Auch wenn sie Grabenstraße früher einmal asphaltiert war, die Stadt hat Geld in die Hand genommen, um sie zu pflastern und somit das optische Bild der Gesamtanlage „Altstadt Gengenbach“ aufzuwerten.

Aus meiner Sicht wäre es fatal, diese frühere Entscheidung wieder rückgängig zu machen.

Bei der Diskussion um die Neugestaltung der Altstadtschutzverordnung wurde uns von der Stadtverwaltung gesagt:

„Wir brauchen z.B. das Verbot für den Einbau von Sonnenschutzrollos, Kunststoff oder Holz-Alufenstern bei Neubauten im Altstadtbereich erst gar nicht in Frage zu stellen, weil es vom LAD nicht akzeptiert wird.

Ich frage mich: Wenn wir uns um solche Kleinigkeiten streiten müssen, warum sieht das LAD dann bei der stadtbildprägenden Pflasterung der Grabenstraße keine Möglichkeit, zu intervenieren?

Es wurde doch gesagt: „Die Aufgabe des Landesamtes sei es, Schaden an Substanz und Erscheinungsbild (unserer Altstadt) abzuwenden.“

Für mich – wie auch für den überwiegenden Teil der Anwohner, wie jetzt durch die Unterschriftensammlung von Frau Beiser dokumentiert ist - muss die Pflasterung der Grabenstraße erhalten bleiben, um die Gesamtanlage „Altstadt Gengenbach“ zu erhalten.

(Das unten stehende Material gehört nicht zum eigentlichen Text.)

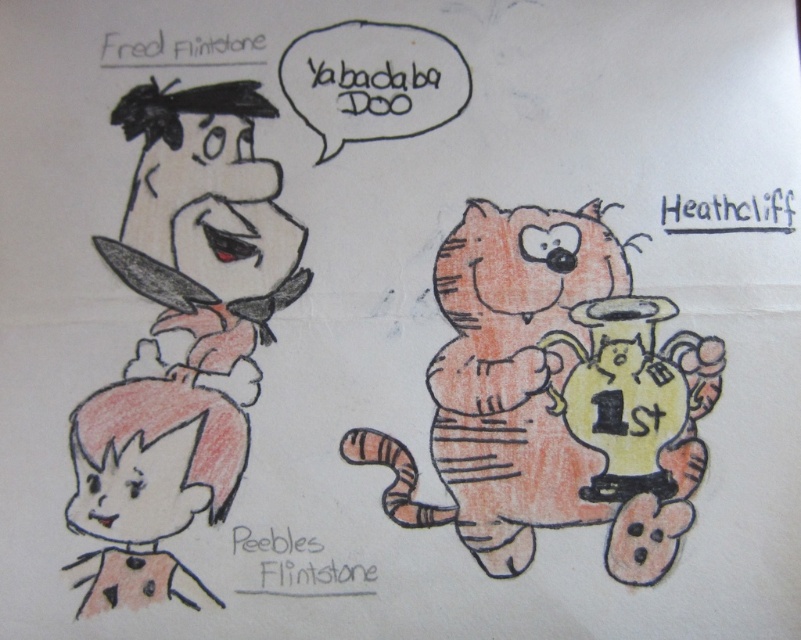
Question: Which of the following is the closest to the observer?

Choices:
 (A) (638, 550)
 (B) (151, 355)

Answer: (A)

Question: From the image, what is the correct spatial relationship of orange striped cat at right in relation to matte pink hair at lower left?

Choices:
 (A) right
 (B) left

Answer: (A)

Question: In this image, where is orange striped cat at right located relative to matte pink hair at lower left?

Choices:
 (A) right
 (B) left

Answer: (A)

Question: Which object appears farthest from the camera in this image?

Choices:
 (A) orange striped cat at right
 (B) matte pink hair at lower left

Answer: (B)

Question: Is the position of orange striped cat at right less distant than that of matte pink hair at lower left?

Choices:
 (A) no
 (B) yes

Answer: (B)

Eine Asphaltierung wäre für mich – wie bereits gesagt – fatal.

Dass man bei der Neugestaltung der Grabenstraße den Anliegen der Anwohner nach weniger Lärm Rechnung tragen muss, ist eine Selbstverständlichkeit.

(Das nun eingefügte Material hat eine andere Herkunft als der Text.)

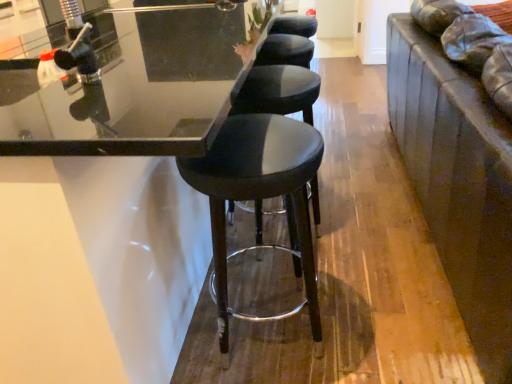
I want to click on free location to the right of black leather stool at center, which is the first stool from back to front, so click(357, 230).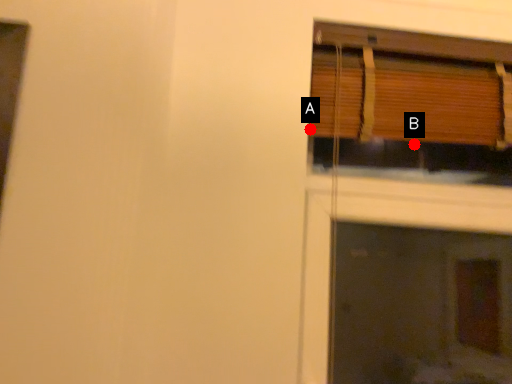
Question: Two points are circled on the image, labeled by A and B beside each circle. Which point appears closest to the camera in this image?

Ich möchte es nochmals betonen: Der Lärm wird weniger durch das Pflaster, als durch die Vielzahl der Fahrzeuge verursacht.

Zur Geschwindigkeitsreduzierung und Verkehrsberuhigung liegen genügend Vorschläge vor.

Diese müssen jetzt jedoch auch umgesetzt werden! Um es mit den Worten der Sprecher*innen anderer Fraktionen zu sagen: Jetzt können wir etwas für die Anwohner tun!!

  • Ohne ein stadtbildprägendes Erscheinungsbild zu zerstören.

Zum Bürgerbegehren:

Demokratie heißt Meinungsvielfalt! Manchmal ist es nicht leicht, andere Meinungen auszuhalten. Dazu gehört aber auch, Andersdenkende ausreden zu lassen.

Frau Beiser hat gleich gesagt, dass es ihr heute um die Übergabe der Unterschriftenliste für das Bürgerbegehren Grabenstraße geht. Sie wollte also keinen Beitrag zur Fragestunde leisten. (Nach § 33 der Gemeindeordnung sind hierzu nicht nur Fragen zulässig, es können auch Anregungen und Vorschläge unterbreitet werden.)

Ein Bürgerbegehren ist ein hohes demokratisches Gut, dem eine angemessene Wertschätzung entgegengebracht werden sollte! Es ist das erste Mal, dass wir ein solches Begehren in Gengenbach haben und Frau Beiser hat angekündigt, dass sie heute in der Gemeinderatssitzung die Unterschriften übergeben wird.

Für mich ist eine Gemeinderatssitzung für die Übergabe der beste Rahmen und ihr sollte die angemessene Aufmerksamkeit zukommen. Schließlich haben die Initiatoren des Bürgerbegehrens viel Zeit für die Unterschriftensammlung investiert.

In Richtung meiner Gemeinderatskollegen* innen: Wir sind nicht dazu da, die Stadtverwaltung zu schützen, weil der Bürgermeister dies immer wieder einfordert. Unsere Aufgabe als GR ist es, Entscheidungen zum Wohle der Stadt zu treffen. Und das Wohl der Stadt ist nicht immer eine Billiglösung.

Die Formulierung von Frau Ahlemeyer-Stubbe zu den Ausführungen von Frau Beiser „Ich bin entsetzt!“ hat mich entsetzt. Man muss auch berücksichtigen, wie es zu diesen emotionalen Äußerungen kam. Frau Beiser hat nicht die Routine, vor dem Gemeinderat zu sprechen (und von Herrn Erny wurde sie ständig unterbrochen und es wurde ihr angedroht, das Mikrofon abzuschalten, wenn sie keine Frage stellt).

Die Nachstehende, von mir notierte Aussage habe ich in meinem Vortrag vergessen und nicht mehr angesprochen, weil auch ich unterbrochen wurde:

Auch die Formulierung des Bürgermeisters: „Das war kein guter Einstand, Frau Beiser, kann man umgekehrt sehen. „Dies dient nicht dazu, Gräben zu schließen.“

Dieses Vorgehen zeigt für mich, wo es derzeit in Gengenbach krankt: Wir müssen endlich wieder zu einem wertschätzenden Umgang miteinander kommen, in dem auch andere Meinungen als die eigene respektiert werden!